ORM Designer and Ruby ORM

Hello,

My name is Ludek Vodicka and I'm the main developer of ORM Designer tool (http://www.orm-designer.com).

During last months several people asked us if we could create a support for RoR ORM in ORM Designer. Today we are deciding and planning next features and considering an implementation of your framework.

ORM Designer serves to design ORM model definitions. Instead of writing definitions to several text files, you will be able to design your model in one place and then export it.

I want to ask whole community if our tool could help you with your work and if the tool seems to be useful for you. Currently we support several PHP ORM frameworks and have lot of positive feedbacks from our users.

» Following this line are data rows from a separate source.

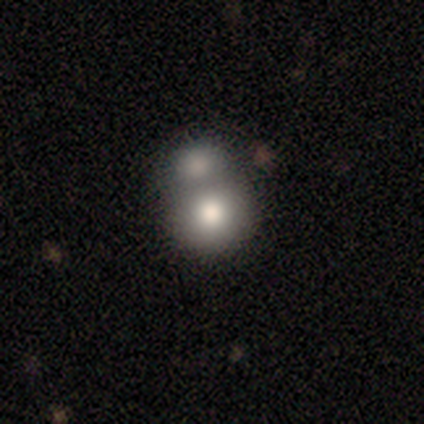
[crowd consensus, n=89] This is likely a smooth galaxy (73%). How rounded: clearly round (88%). Merging: likely merger (68%).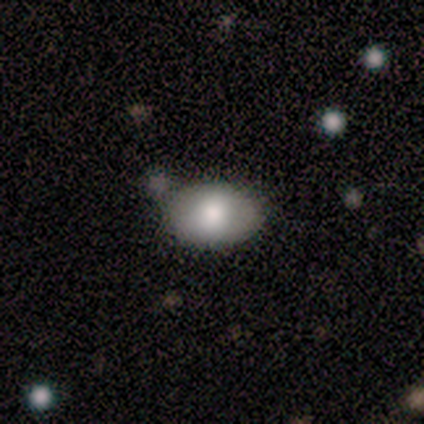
smooth_or_featured: smooth (p=0.74) [alt: featured or disk p=0.15]
how_rounded: in between (p=0.83) [alt: round p=0.17]
merging: none (p=0.66) [alt: merger p=0.20]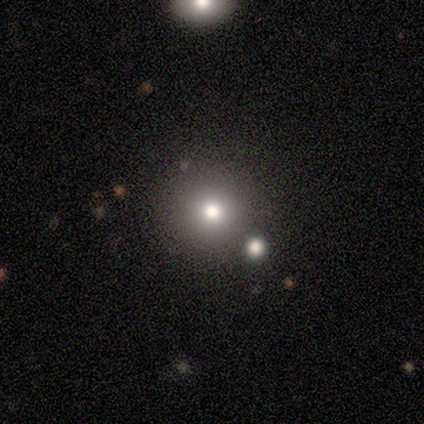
Smooth or featured? smooth (100%)
How rounded? round (100%)
Merging? none (86%)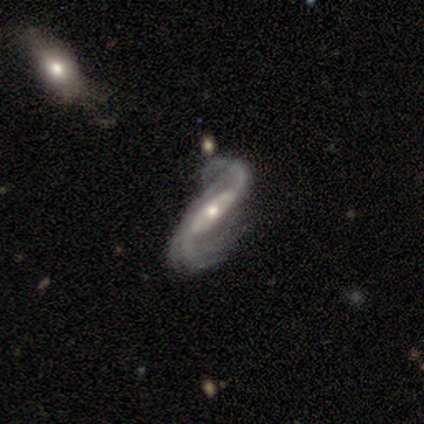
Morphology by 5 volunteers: A featured or disk galaxy (100%) with a strong bar (40%, tied with weak), 2 (100%) loose (60%) spiral arms (100%) and a small central bulge (80%).

Vote fractions:
- Smooth or featured? featured or disk: 100% / smooth: 0% / star or artifact: 0%
- Edge-on disk? no: 100% / yes: 0%
- Bar? strong: 40% (tied) / weak: 40% (tied) / no: 20%
- Spiral arms? yes: 100% / no: 0%
- Spiral winding? loose: 60% / tight: 20% / medium: 20%
- Spiral arm count? 2: 100% / 1: 0% / 3: 0% / 4: 0% / more than 4: 0% / can't tell: 0%
- Bulge size? small: 80% / moderate: 20% / dominant: 0% / large: 0% / none: 0%
- Merging? none: 80% / minor disturbance: 20% / major disturbance: 0% / merger: 0%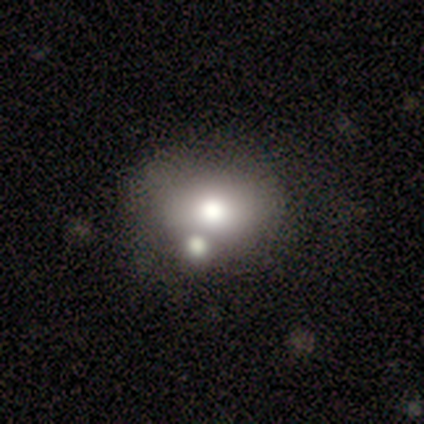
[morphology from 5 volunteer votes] Overall: smooth (60%; featured or disk 40%). How rounded: in between (67%; round 33%). Merging: none (60%; merger 40%).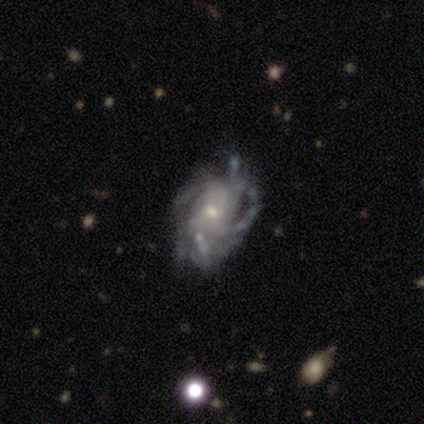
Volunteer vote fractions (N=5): Smooth or featured?
  - featured or disk: 80% *
  - star or artifact: 20%
  - smooth: 0%
Edge-on disk?
  - no: 100% *
  - yes: 0%
Bar?
  - weak: 50% * (tied)
  - no: 50% * (tied)
  - strong: 0%
Spiral arms?
  - yes: 100% *
  - no: 0%
Spiral winding?
  - medium: 75% *
  - tight: 25%
  - loose: 0%
Spiral arm count?
  - can't tell: 50% *
  - 2: 25%
  - 3: 25%
  - 1: 0%
  - 4: 0%
  - more than 4: 0%
Bulge size?
  - moderate: 50% * (tied)
  - small: 50% * (tied)
  - dominant: 0%
  - large: 0%
  - none: 0%
Merging?
  - none: 50% *
  - minor disturbance: 25%
  - major disturbance: 25%
  - merger: 0%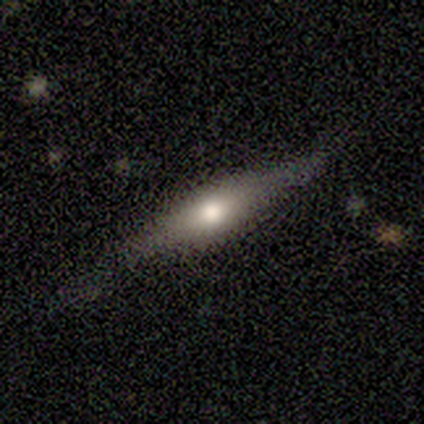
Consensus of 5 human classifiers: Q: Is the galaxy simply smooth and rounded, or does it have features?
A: featured or disk — 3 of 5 (60%).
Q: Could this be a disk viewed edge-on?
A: yes — 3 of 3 (100%).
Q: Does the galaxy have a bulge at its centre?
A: rounded — 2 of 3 (67%).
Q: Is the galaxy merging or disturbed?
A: none — 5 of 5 (100%).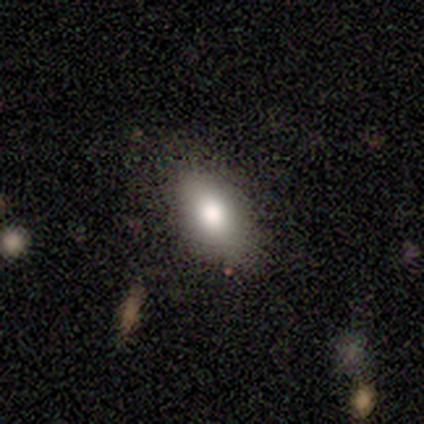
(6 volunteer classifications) Smooth or featured: smooth — 83% (star or artifact — 17%)
How rounded: in between — 100%
Merging: none — 60% (minor disturbance — 40%)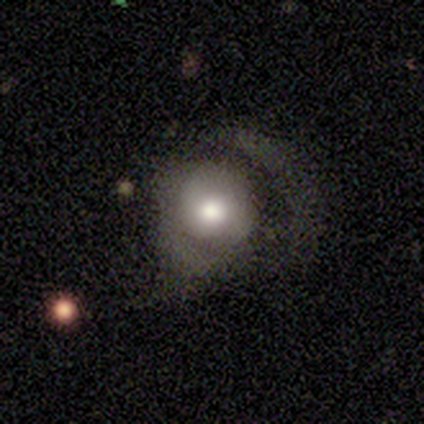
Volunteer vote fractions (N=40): Smooth or featured: smooth — 65% (featured or disk — 28%)
How rounded: round — 85% (in between — 15%)
Merging: major disturbance — 49% (none — 32%)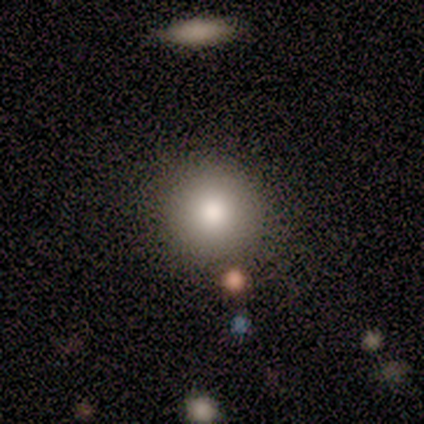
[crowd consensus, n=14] A smooth galaxy with no disk features (86%) that is round (83%). Merging: none (69%).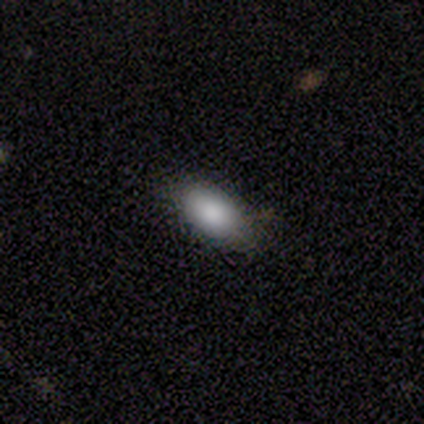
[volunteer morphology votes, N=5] Smooth or featured? smooth (60%)
How rounded? in between (100%)
Merging? none (75%)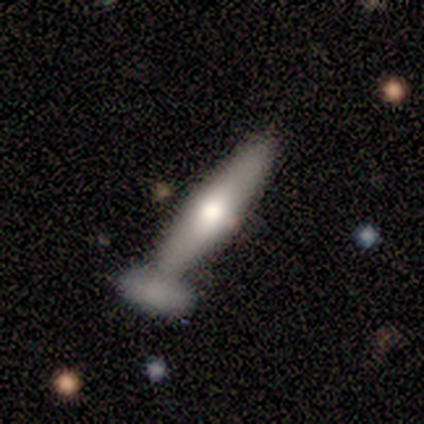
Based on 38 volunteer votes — A smooth galaxy with no disk features (55%) that is cigar-shaped (71%). Merging: merger (49%).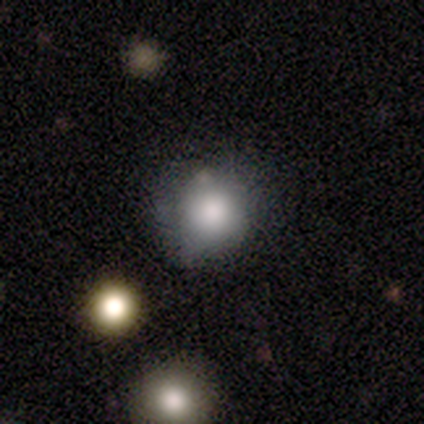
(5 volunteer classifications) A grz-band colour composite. It shows a smooth galaxy with no disk features (100%) that is round (100%). Merging: none (40%, tied with minor disturbance).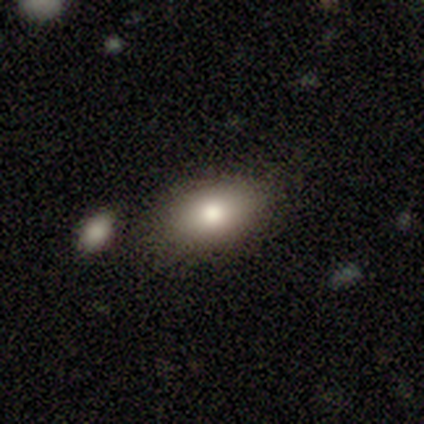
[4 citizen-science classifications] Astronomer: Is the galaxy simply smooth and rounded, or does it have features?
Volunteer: featured or disk — 75%.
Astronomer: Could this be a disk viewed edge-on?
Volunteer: no — 100%.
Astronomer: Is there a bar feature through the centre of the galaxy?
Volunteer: no — 100%.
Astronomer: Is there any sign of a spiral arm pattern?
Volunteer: no — 100%.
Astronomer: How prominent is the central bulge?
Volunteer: dominant — 33%, tied with large and moderate at 33%.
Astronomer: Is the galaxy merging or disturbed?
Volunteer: none — 100%.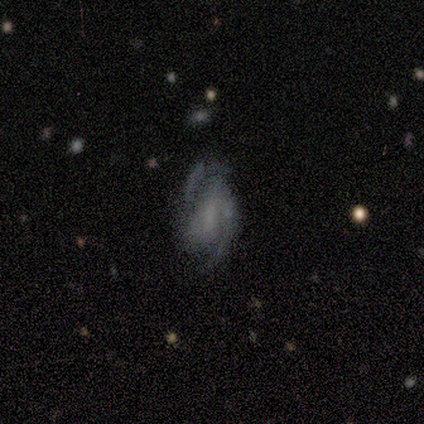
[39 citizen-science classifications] This is clearly a featured or disk galaxy (82%). It is clearly not viewed edge-on (97%). Bar: possibly weak (48%). Spiral arm pattern: clearly yes (87%). Spiral arm count: clearly 2 (93%). Spiral winding: possibly medium (52%). Central bulge: marginally none (35%). Merging: possibly none (47%).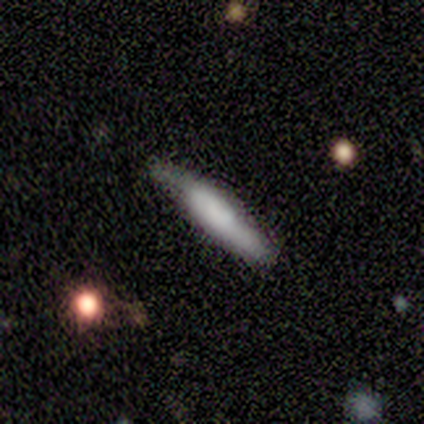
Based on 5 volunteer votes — Morphology: type=smooth (40%, tied with featured or disk); roundness=cigar-shaped (100%); merging=none (75%).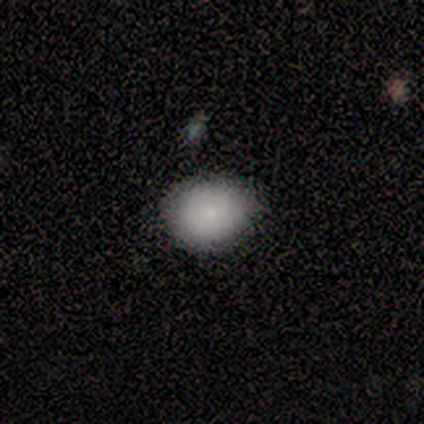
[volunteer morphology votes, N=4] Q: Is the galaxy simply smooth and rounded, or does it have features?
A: featured or disk — 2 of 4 (50%).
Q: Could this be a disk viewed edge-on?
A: no — 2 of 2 (100%).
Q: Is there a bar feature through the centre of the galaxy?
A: no — 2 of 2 (100%).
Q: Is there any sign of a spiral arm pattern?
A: no — 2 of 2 (100%).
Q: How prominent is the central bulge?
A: small — 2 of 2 (100%).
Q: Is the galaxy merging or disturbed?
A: none — 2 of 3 (67%).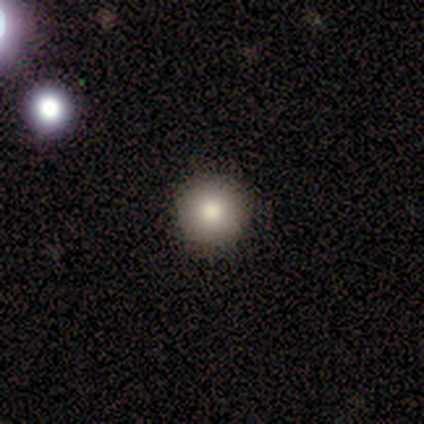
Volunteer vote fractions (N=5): Smooth or featured? 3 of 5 (60%) said smooth. How rounded? 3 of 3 (100%) said round. Merging? 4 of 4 (100%) said none.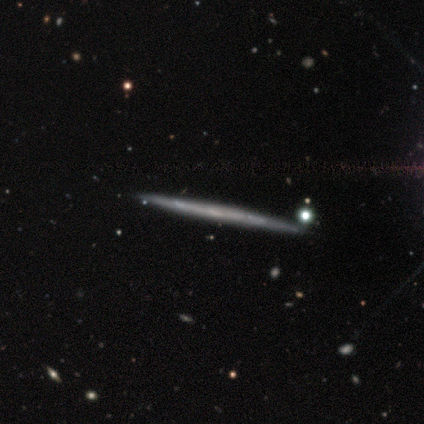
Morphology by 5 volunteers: A featured or disk galaxy (100%) viewed edge-on (100%) with no central bulge (100%).

Vote fractions:
- Smooth or featured? featured or disk: 100% / smooth: 0% / star or artifact: 0%
- Edge-on disk? yes: 100% / no: 0%
- Edge-on bulge? none: 100% / boxy: 0% / rounded: 0%
- Merging? none: 80% / minor disturbance: 20% / major disturbance: 0% / merger: 0%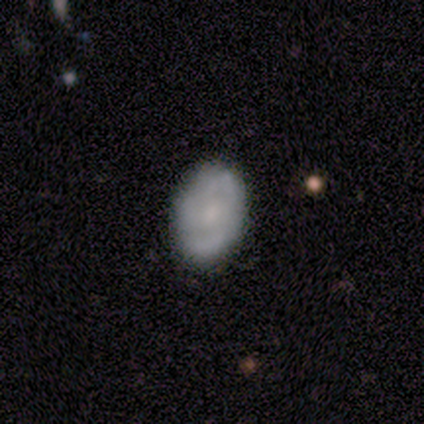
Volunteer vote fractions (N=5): featured or disk 60%, smooth 40%, star or artifact 0%. Down the decision tree: edge-on disk — no (100%); bar — no (100%); spiral arms — yes (67%); spiral arm count — 2 (50%, tied with can't tell); spiral winding — medium (50%, tied with loose); bulge size — small (67%); merging — none (100%).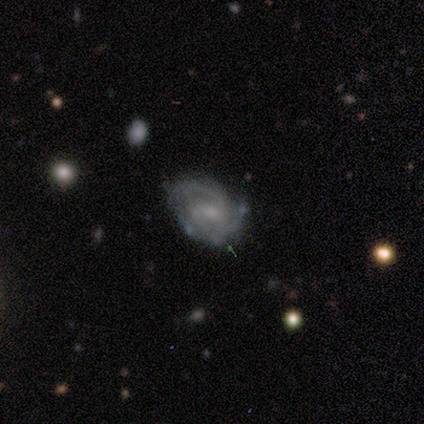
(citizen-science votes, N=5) This is clearly a featured or disk galaxy (80%). It is clearly not viewed edge-on (100%). Bar: clearly weak (100%). Spiral arm pattern: clearly yes (100%). Spiral arm count: possibly 3 (50%). Spiral winding: likely tight (75%). Central bulge: likely small (75%). Merging: likely none (60%).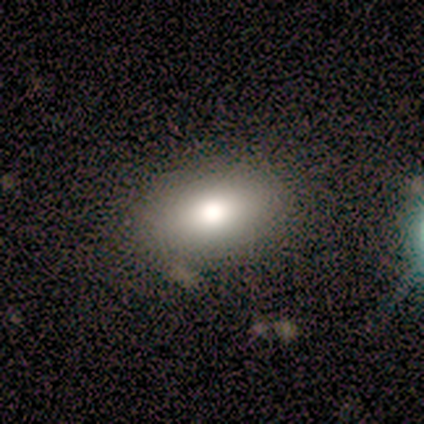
smooth-or-featured: smooth: 80% | featured or disk: 20% | star or artifact: 0%
  how-rounded: in between: 100% | round: 0% | cigar-shaped: 0%
  merging: none: 100% | minor disturbance: 0% | major disturbance: 0% | merger: 0%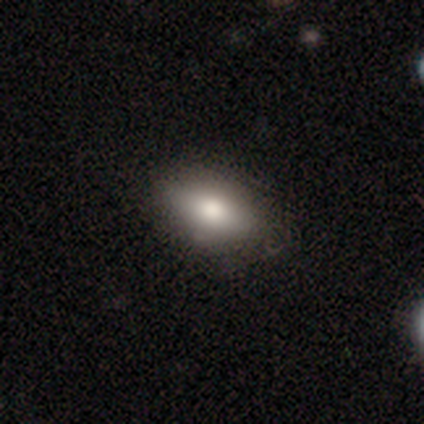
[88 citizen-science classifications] Q: Smooth or featured?
A: smooth (78%); runner-up: featured or disk (12%)
Q: How rounded?
A: in between (80%); runner-up: round (12%)
Q: Merging?
A: none (89%); runner-up: minor disturbance (9%)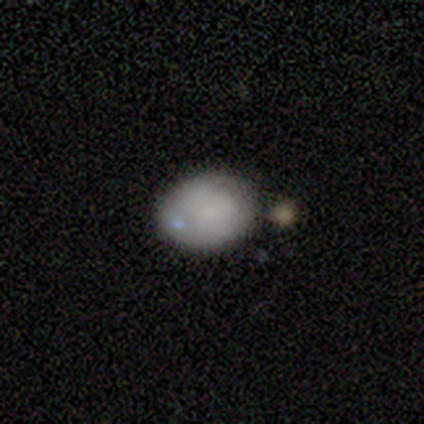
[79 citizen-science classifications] Smooth or featured? 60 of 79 (76%) said smooth. How rounded? 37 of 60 (62%) said in between. Merging? 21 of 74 (28%) said none.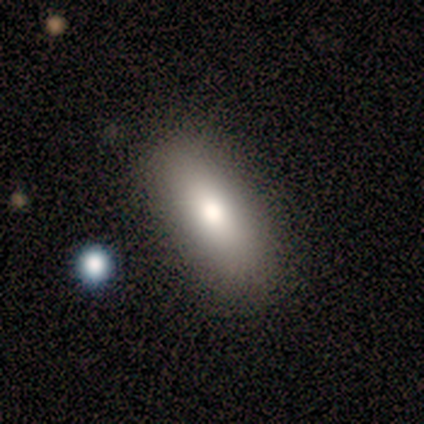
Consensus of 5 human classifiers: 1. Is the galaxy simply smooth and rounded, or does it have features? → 80% smooth, 20% featured or disk, 0% star or artifact.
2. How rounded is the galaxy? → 75% in between, 25% cigar-shaped, 0% round.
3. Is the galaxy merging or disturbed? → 80% none, 20% minor disturbance, 0% major disturbance, 0% merger.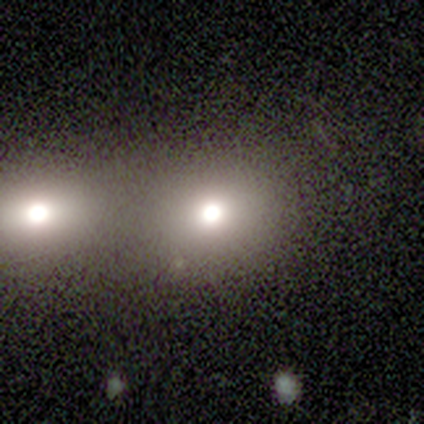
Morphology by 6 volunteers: Overall: smooth (100%). How rounded: round (83%). Merging: none (50%; merger 33%).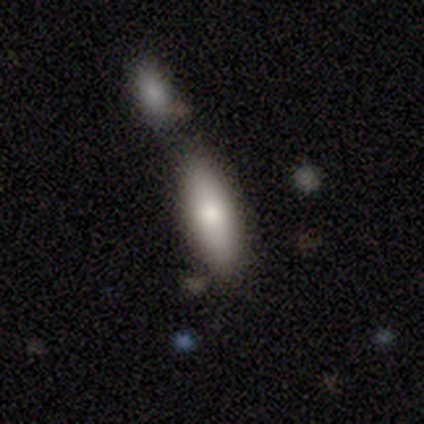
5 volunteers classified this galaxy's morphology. Smooth or featured? 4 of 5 (80%) said smooth. How rounded? 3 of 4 (75%) said in between. Merging? 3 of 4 (75%) said none.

I believe that in cooperation with the community we could build powerful tool for all RoR developers.

Please feel free to reply to this post with any suggestion or question, or send me an email to support@orm-designer.com.

Best regards Ludek Vodicka

Ludek Vodicka wrote:

ORM Designer serves to design ORM model definitions. Instead of writing definitions to several text files, you will be able to design your model in one place and then export it.

I think you'll find that your tool is designed to solve a problem that doesn't exist in Ruby on Rails. One of the primary advantages of ActiveRecord is convention over configuration. There is not a bunch of text files storing model configurations.

Here is a basic ActiveRecord model class:

class Post < ActiveRecord::Base   has_many :comments end

And that is all there is to it. ActiveRecord will get everything it needs to know from the database. There is no configuration file.

Ludek Vodicka wrote: > ORM Designer serves to design ORM model definitions. Instead of writing > definitions to several text files, you will be able to design your model > in one place and then export it.

I think you'll find that your tool is designed to solve a problem that doesn't exist in Ruby on Rails. One of the primary advantages of ActiveRecord is convention over configuration. There is not a bunch of text files storing model configurations.

[...]

And that is all there is to it. ActiveRecord will get everything it needs to know from the database. There is no configuration file.

That's true for ActiveRecord, but Rails3 supports much more than AR. DataMapper, for example, could benefit from such a tool.

--Greg

Thank you both for your replies. I will look to AR and DM too.

If anyone has another idea or comment about ORMD and RoR, please feel free to send me your opinion.